At least it did when I was in school 20 years ago.
Well, part of the problem of the “subconscious” is the variety of definitions. Freud defined it as suppressed thoughts and memories which bubble forth into such theoretical phenomena as the “Oedipus Complex” upon certain triggers.
The only empirical evidence for what you describe is being referred to as the “unconscious mind” to differentiate from the pop psychology. They’ve identified the accumulation of frequencies and co-variations of occurrences – recognizing patterns and applying them outside of the conscious process.

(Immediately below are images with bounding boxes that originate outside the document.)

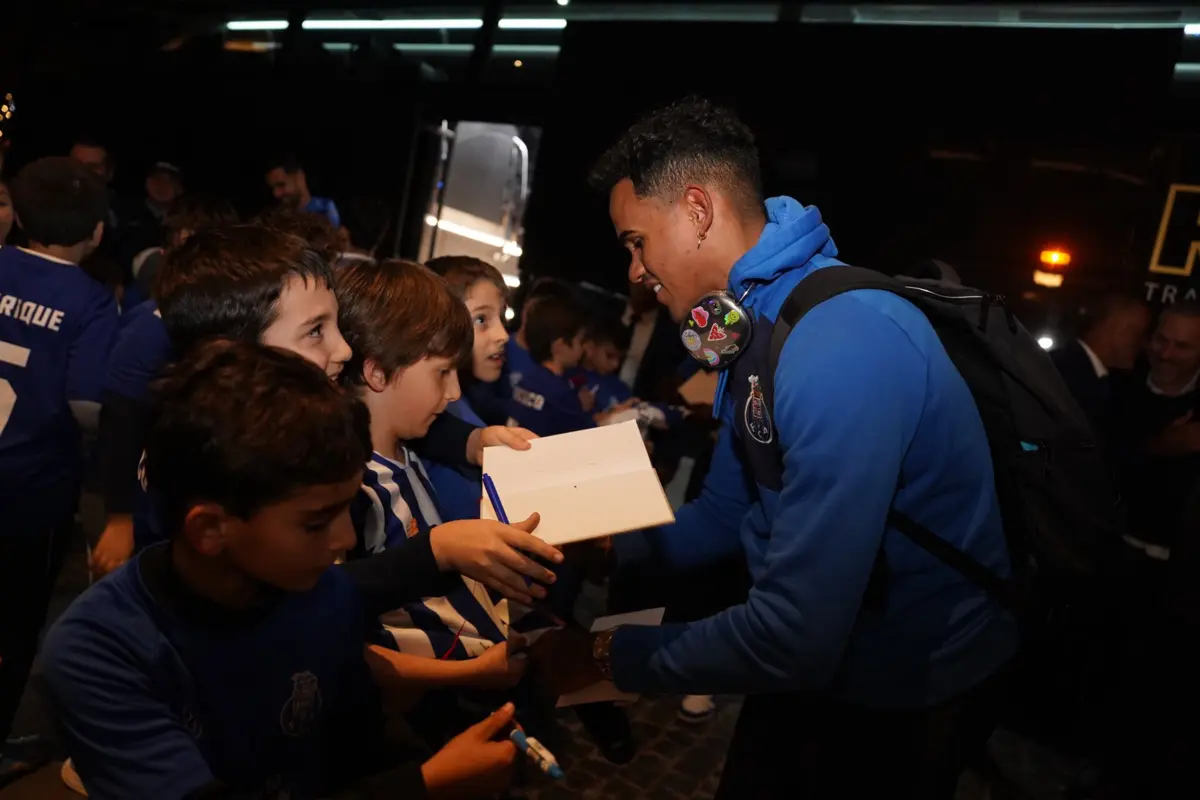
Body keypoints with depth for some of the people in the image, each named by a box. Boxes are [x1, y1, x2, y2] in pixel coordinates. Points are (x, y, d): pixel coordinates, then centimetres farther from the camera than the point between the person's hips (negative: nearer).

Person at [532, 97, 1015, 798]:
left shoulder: (843, 345, -32)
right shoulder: (757, 323, 1)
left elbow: (795, 639, -34)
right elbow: (724, 517, 7)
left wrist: (609, 655, -21)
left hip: (905, 699, -8)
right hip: (815, 664, 8)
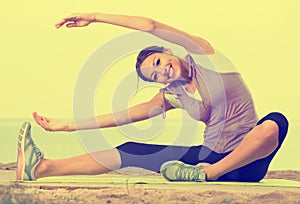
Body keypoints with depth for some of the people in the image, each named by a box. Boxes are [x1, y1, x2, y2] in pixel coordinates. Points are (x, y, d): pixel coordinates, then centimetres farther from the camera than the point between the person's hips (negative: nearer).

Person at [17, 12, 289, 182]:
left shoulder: (202, 54, 0)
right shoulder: (172, 96, 12)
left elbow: (150, 26, -7)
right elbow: (125, 115, 14)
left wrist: (95, 17, -2)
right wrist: (67, 126, 13)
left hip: (246, 163, -4)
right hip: (210, 156, 5)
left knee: (275, 123, -39)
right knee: (132, 151, -7)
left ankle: (206, 174, -39)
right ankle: (43, 167, -17)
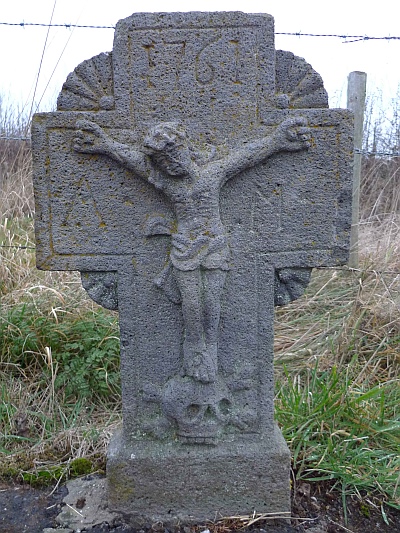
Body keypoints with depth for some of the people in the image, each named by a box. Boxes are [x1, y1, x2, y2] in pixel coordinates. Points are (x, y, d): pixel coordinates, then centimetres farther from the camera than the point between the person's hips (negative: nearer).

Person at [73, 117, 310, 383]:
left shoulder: (214, 172, 0)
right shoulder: (163, 179, 2)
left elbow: (251, 153, 5)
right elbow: (131, 156, 6)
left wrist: (278, 139, 8)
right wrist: (106, 144, 6)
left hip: (216, 247, 0)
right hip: (184, 250, 0)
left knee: (212, 302, 1)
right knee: (191, 304, 2)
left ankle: (210, 347, 23)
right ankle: (196, 348, 25)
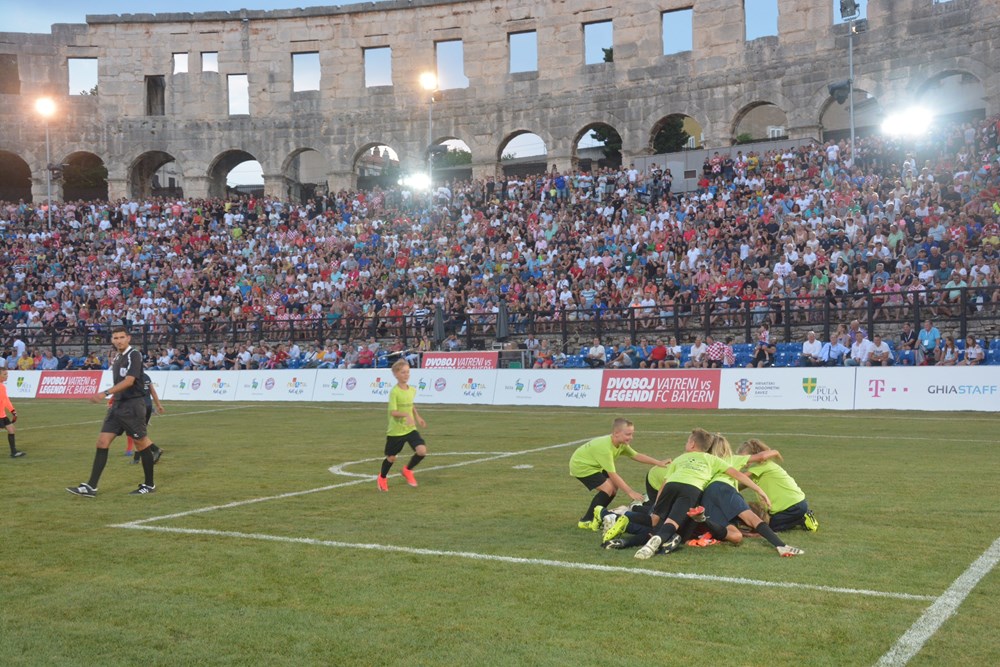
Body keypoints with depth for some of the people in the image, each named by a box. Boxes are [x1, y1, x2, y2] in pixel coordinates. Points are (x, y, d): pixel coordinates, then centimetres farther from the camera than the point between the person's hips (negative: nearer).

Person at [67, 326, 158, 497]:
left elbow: (129, 381, -22)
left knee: (141, 444, 2)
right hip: (117, 406, 8)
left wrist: (105, 393, -29)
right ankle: (91, 487, -1)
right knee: (102, 442, 0)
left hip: (132, 406, -8)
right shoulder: (117, 359, 14)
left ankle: (149, 485, 14)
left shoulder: (134, 355, -11)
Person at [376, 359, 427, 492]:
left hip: (410, 429, 5)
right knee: (391, 457, 9)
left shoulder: (412, 390, 2)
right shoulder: (394, 392, -17)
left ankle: (408, 470, 13)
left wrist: (417, 417, 13)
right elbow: (393, 412, -25)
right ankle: (382, 477, 41)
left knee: (422, 450, -15)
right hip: (395, 431, -4)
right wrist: (406, 414, -40)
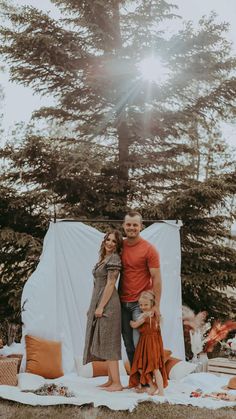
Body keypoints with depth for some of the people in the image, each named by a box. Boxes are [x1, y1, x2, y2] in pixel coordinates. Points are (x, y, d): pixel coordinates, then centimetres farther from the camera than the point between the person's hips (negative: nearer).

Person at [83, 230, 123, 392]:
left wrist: (101, 306, -19)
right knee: (103, 343, 12)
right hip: (99, 302, 10)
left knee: (108, 343, -8)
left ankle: (117, 383, -5)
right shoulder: (104, 258, 17)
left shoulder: (114, 259, -11)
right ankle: (111, 380, 18)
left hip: (107, 304, -10)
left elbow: (110, 284, -16)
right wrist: (94, 306, 18)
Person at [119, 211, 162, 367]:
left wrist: (156, 305, -14)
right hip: (123, 302, 5)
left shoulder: (149, 249, -7)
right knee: (128, 344, 10)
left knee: (139, 343, -8)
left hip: (141, 303, -5)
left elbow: (156, 278, -8)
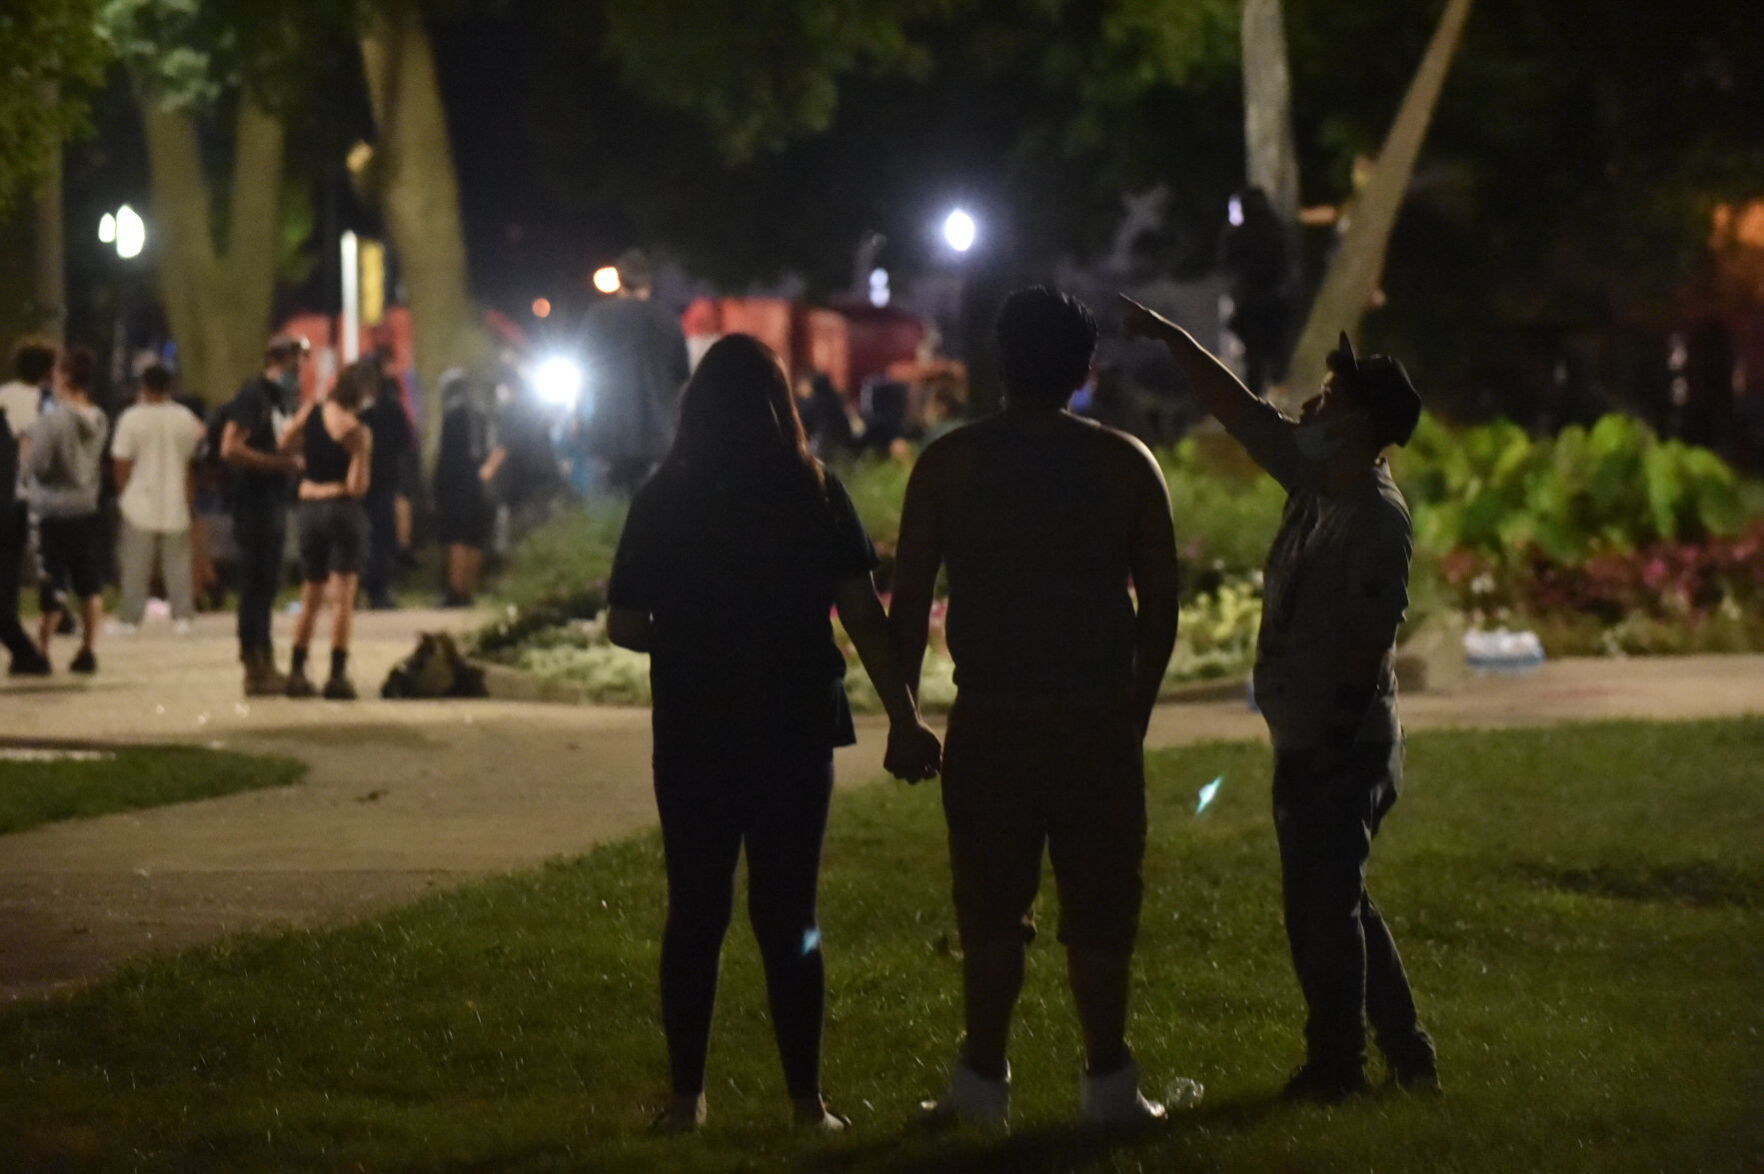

But that’s it, and it’s not really what Freud was talking about. Everything else is theory without solid foundation, and the Sybil “case” was supposed to be ground breaking. Now it turns out, unless the author is lying about everything, that the whole thing was fraud. The burden is upon the proponent of the theory, and too often psychologists have relied on what is “self-evident” and focused on the motives or influences on those critiquing their theories, rather than actually defend their theories empirically, which they can’t do. We just all “know” the “truth,” and if we claim otherwise, we are in defensive denial.